Reproduce word for word the lines of the items below, starting with the line that contains "genus: Phacelia" and continuing through the last line of the items.

— Start of Records supplied —

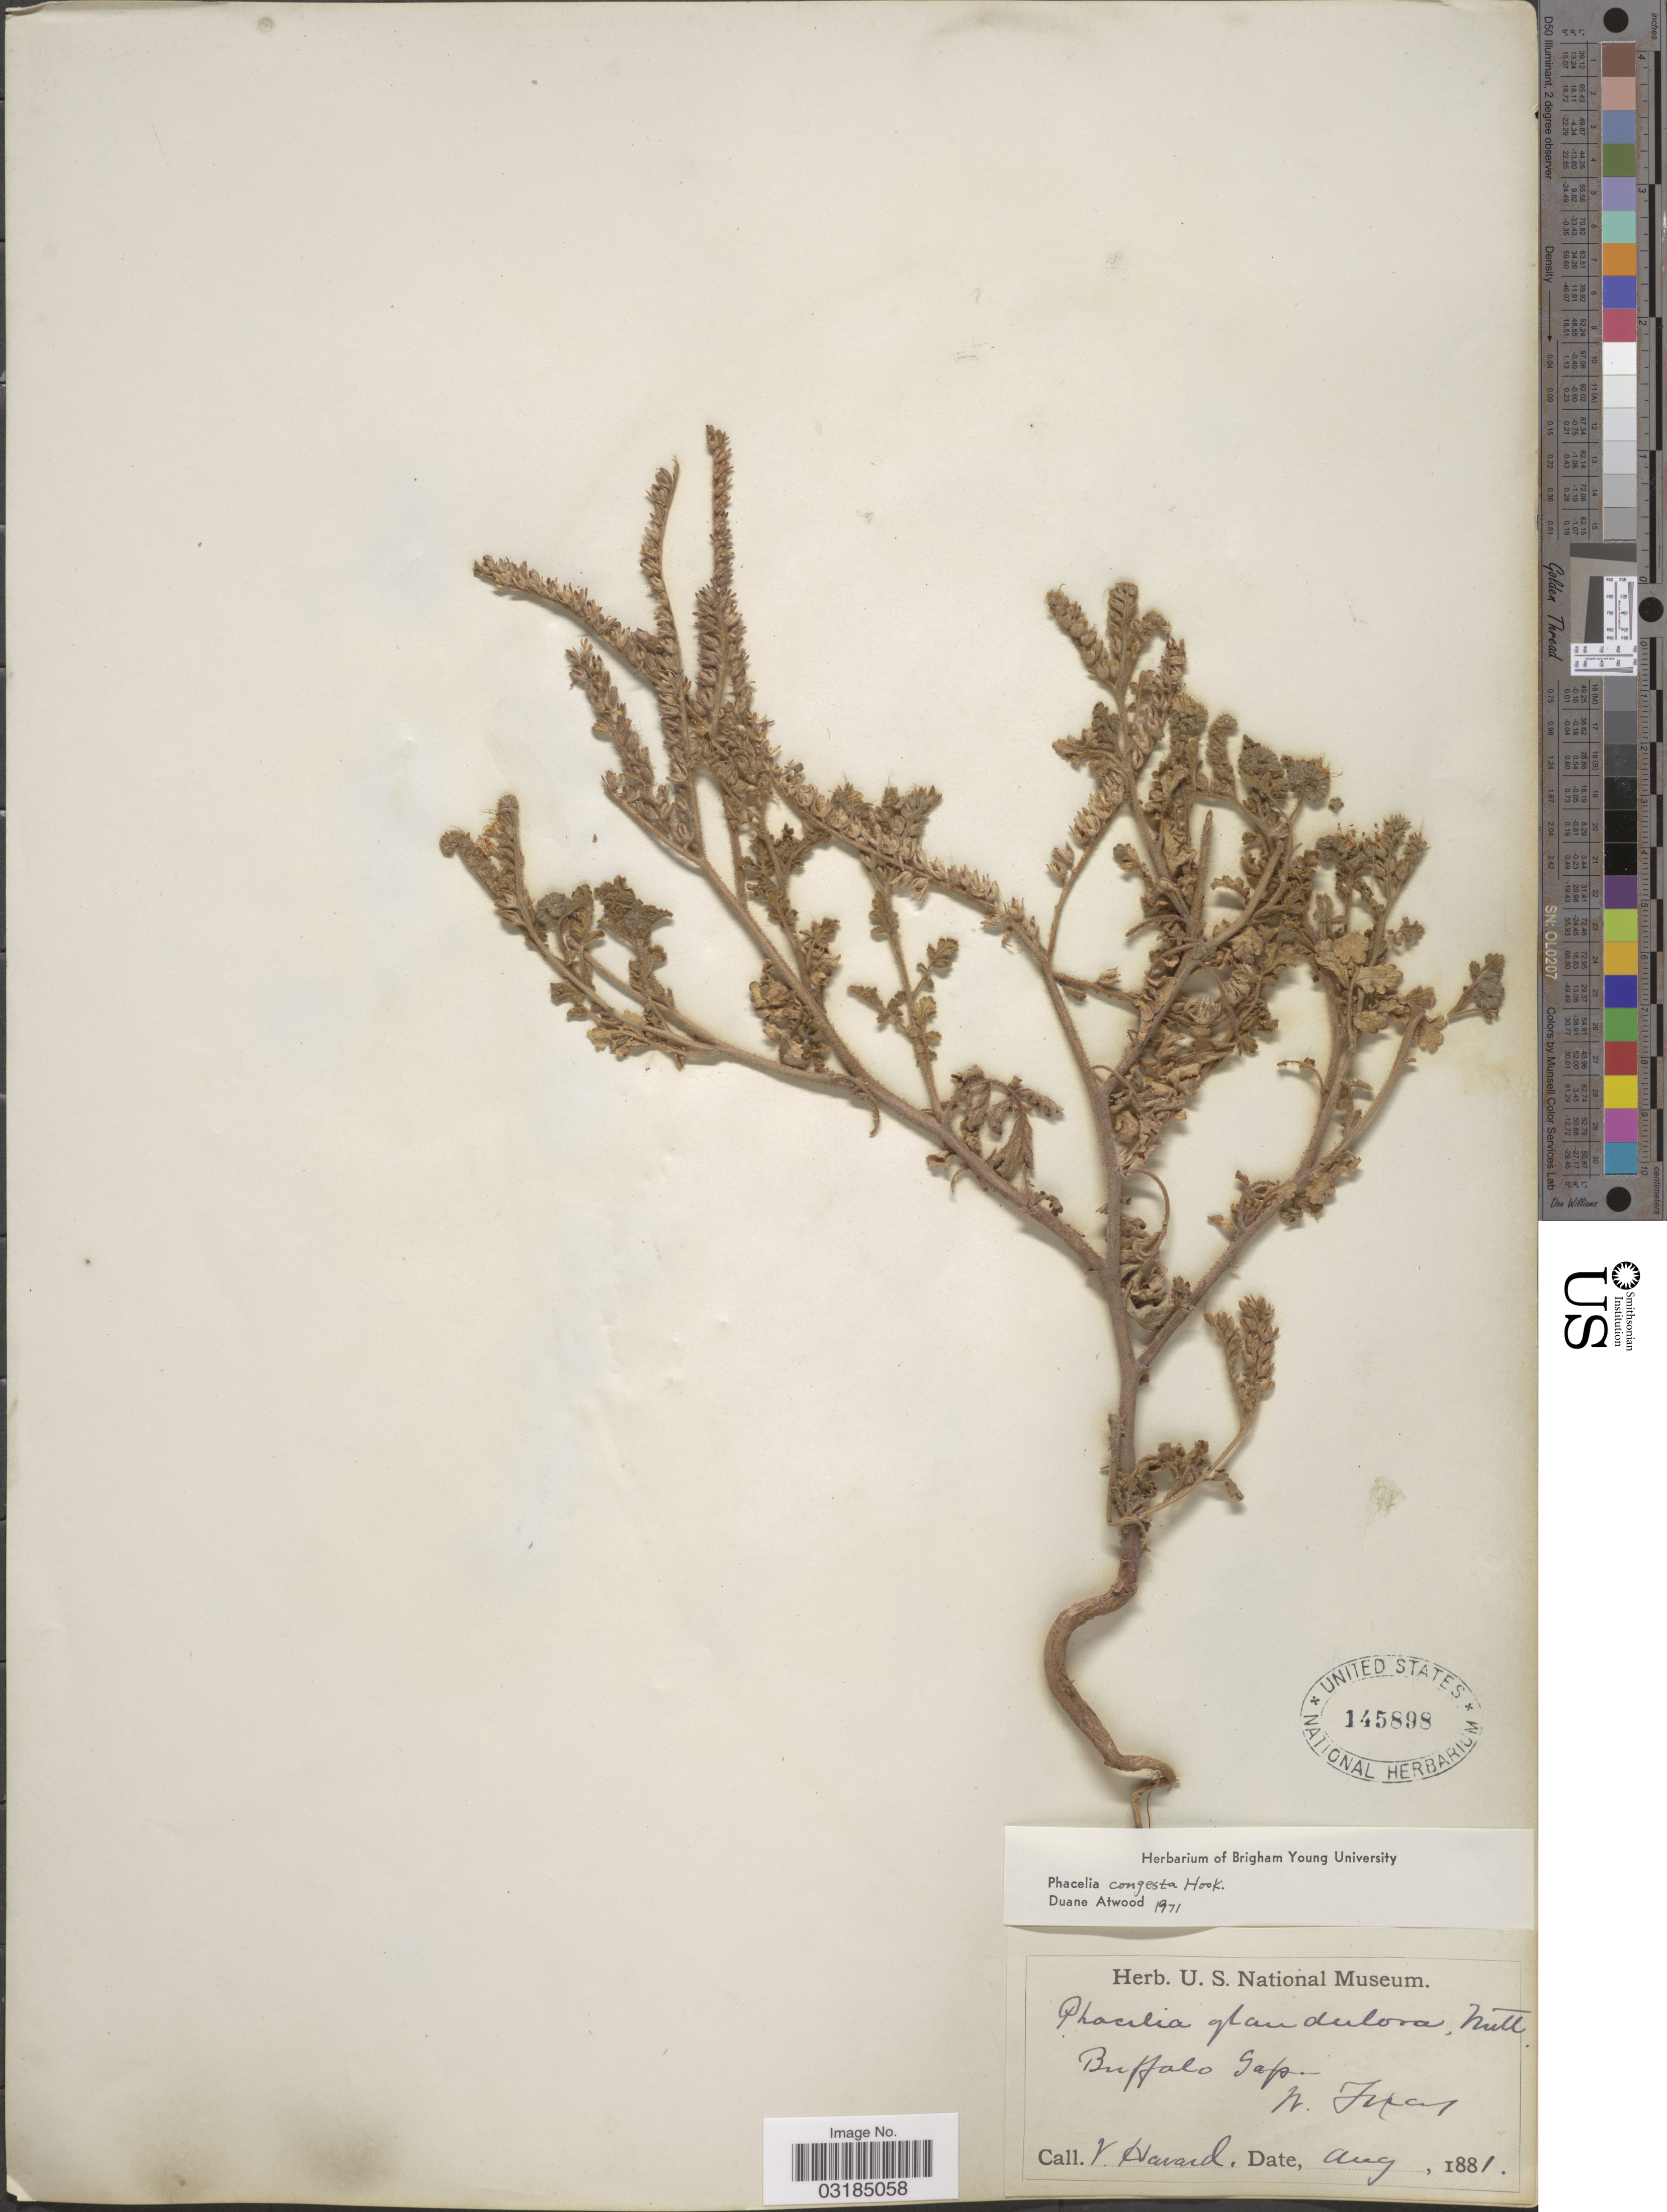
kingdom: Plantae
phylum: Tracheophyta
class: Magnoliopsida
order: Boraginales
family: Hydrophyllaceae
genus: Phacelia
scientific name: Phacelia congesta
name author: Hook.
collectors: V. Havard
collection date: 1881-08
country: United States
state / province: Texas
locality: Buffalo Gap, N. Texas.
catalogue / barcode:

— End of Records supplied —

> **Expected output**:
genus: Phacelia
scientific name: Phacelia congesta
name author: Hook.
collectors: V. Havard
collection date: 1881-08
country: United States
state / province: Texas
locality: Buffalo Gap, N. Texas.
catalogue / barcode:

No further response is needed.